Now, all we need is to gain the root user. The one thing that comes in my mind is that the /etc/passwd might be writable, meaning we can modify the content of the file. So I checked it by listing the /etc/passwd with its permissions: ls -al /etc/passwd

And look, it’s writable to any user!!!

Now that I know I had write access to the /etc/passwd file, I saw an opportunity to create a new user account with root privileges. The /etc/passwd file is crucial on Linux-based systems because it stores information about user accounts, including their usernames, user IDs (UIDs), and group IDs (GIDs). By modifying this file, I could add a new user entry and assign them a UID of 0, which is the UID for the root user. This would essentially give the new account root privileges. To implement this I need to generate a UNIX hash first using openssl: openssl passwd -1 kuroshiro

This will enable me to create a hashed version of kuroshiro that I can use when adding the new user entry to the file.

To add the new hash to the /etc/passwd, we need to format it with the entry that we will use like this: echo “<username>:<hash>:0:0:root:/root:/bin/bash” >> /etc/passwd

After that, we can switch to the specified username and enter the password that we’ve hashed using openssl, and it should give us the root user: su <username>

Now we have the root!!!!! And got the root Flag!!

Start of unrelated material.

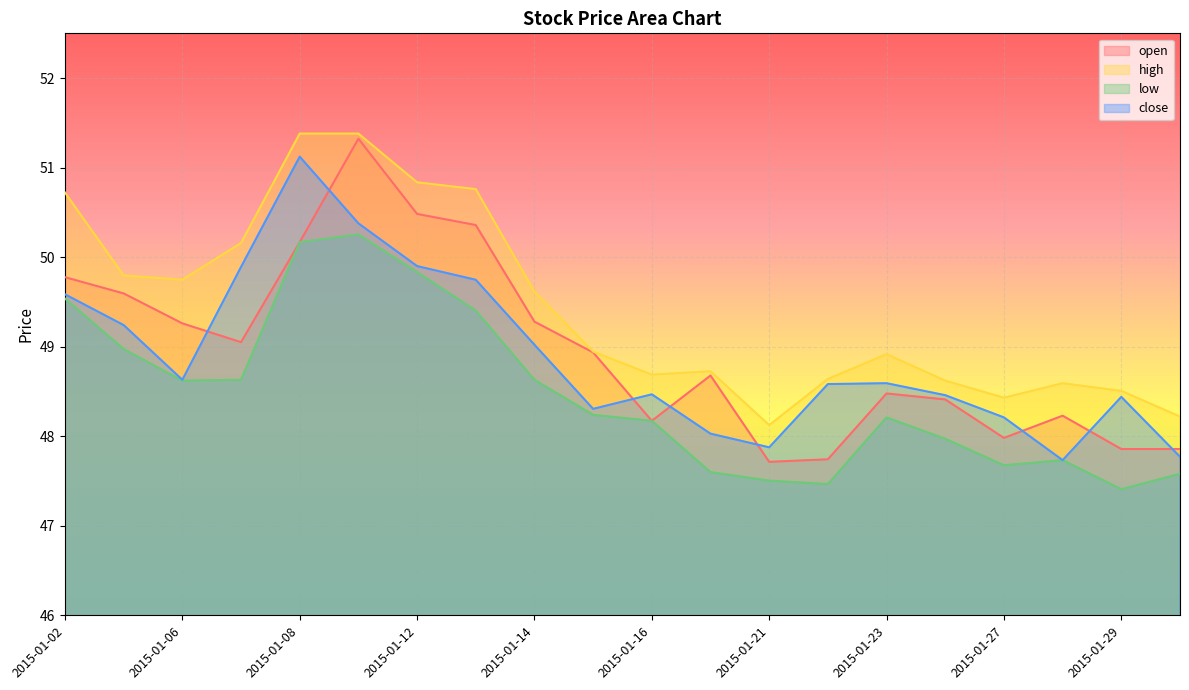

How many lines are shown in the chart?

4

We’ve successfully finished EvilBox: 1!!!!

Conclusion

This machine is relatively simple, featuring a number of common vulnerabilities often encountered in Linux systems. Throughout the process, I was able to leverage various techniques such as file inclusion, and manipulating the /etc/passwd file to gain root access. These vulnerabilities are typical of many misconfigured or insecure systems, and this exercise provided valuable insight into common exploitation methods. By understanding these vulnerabilities and the steps to exploit them, we can better secure systems by addressing these flaws proactively.